• [Records for this task]:
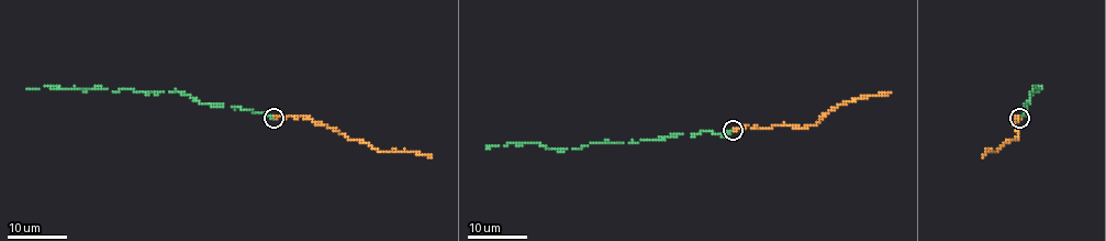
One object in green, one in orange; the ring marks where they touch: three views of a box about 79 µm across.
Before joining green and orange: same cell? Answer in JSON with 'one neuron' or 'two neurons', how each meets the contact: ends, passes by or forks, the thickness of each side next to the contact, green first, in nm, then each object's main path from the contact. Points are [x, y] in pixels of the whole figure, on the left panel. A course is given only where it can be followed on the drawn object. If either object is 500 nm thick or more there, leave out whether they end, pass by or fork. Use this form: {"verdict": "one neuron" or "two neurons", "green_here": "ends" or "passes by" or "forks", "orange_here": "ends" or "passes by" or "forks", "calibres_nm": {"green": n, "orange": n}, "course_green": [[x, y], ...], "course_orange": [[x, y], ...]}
{"verdict": "one neuron", "green_here": "ends", "orange_here": "ends", "calibres_nm": {"green": 320, "orange": 90}, "course_green": [[272, 118], [260, 112], [212, 106], [170, 91], [157, 94], [45, 85], [26, 88]], "course_orange": [[275, 118], [309, 117], [336, 129], [347, 138], [364, 140], [377, 151], [408, 151], [426, 154], [431, 159]]}

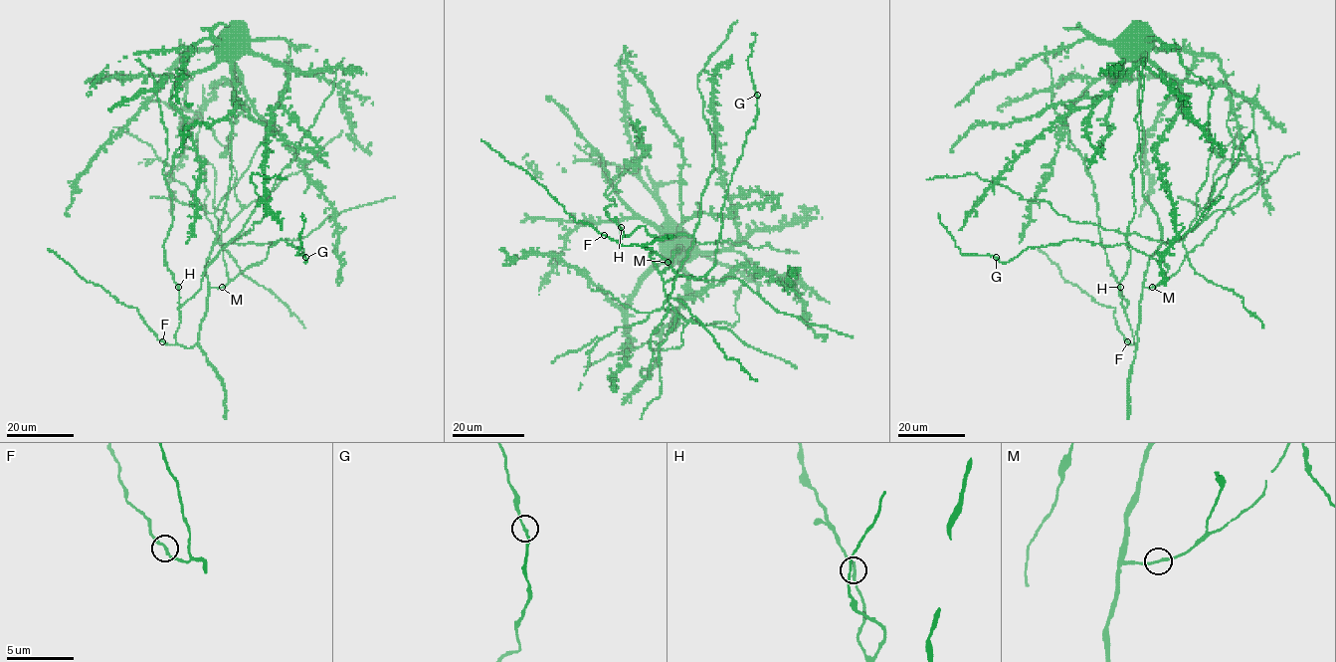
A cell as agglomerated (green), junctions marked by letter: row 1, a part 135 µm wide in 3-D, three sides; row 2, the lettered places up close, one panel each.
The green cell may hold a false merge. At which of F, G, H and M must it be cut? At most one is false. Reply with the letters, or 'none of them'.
none of them

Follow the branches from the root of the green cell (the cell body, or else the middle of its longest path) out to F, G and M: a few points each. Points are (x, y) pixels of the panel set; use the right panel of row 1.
F: (1128, 41), (1126, 55), (1138, 77), (1143, 195), (1157, 216), (1161, 243), (1144, 277), (1138, 347), (1127, 341)
G: (1128, 41), (1143, 195), (1161, 237), (1143, 286), (1164, 280), (1165, 264), (1124, 243), (1073, 239), (996, 257)
M: (1128, 41), (1126, 55), (1138, 77), (1143, 195), (1157, 216), (1161, 237), (1144, 277), (1143, 286), (1152, 287)

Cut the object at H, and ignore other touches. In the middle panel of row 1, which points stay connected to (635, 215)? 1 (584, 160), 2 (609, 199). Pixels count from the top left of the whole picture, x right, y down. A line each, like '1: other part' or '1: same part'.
1: same part
2: other part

• [About this exercise]: Write out, without alteration, the line that contains "Follow the branches" and all subsequent lines down to the end of the data above.

• [Expected output]:
Follow the branches from the root of the green cell (the cell body, or else the middle of its longest path) out to F, G and M: a few points each. Points are (x, y) pixels of the panel set; use the right panel of row 1.
F: (1128, 41), (1126, 55), (1138, 77), (1143, 195), (1157, 216), (1161, 243), (1144, 277), (1138, 347), (1127, 341)
G: (1128, 41), (1143, 195), (1161, 237), (1143, 286), (1164, 280), (1165, 264), (1124, 243), (1073, 239), (996, 257)
M: (1128, 41), (1126, 55), (1138, 77), (1143, 195), (1157, 216), (1161, 237), (1144, 277), (1143, 286), (1152, 287)

Cut the object at H, and ignore other touches. In the middle panel of row 1, which points stay connected to (635, 215)? 1 (584, 160), 2 (609, 199). Pixels count from the top left of the whole picture, x right, y down. A line each, like '1: other part' or '1: same part'.
1: same part
2: other part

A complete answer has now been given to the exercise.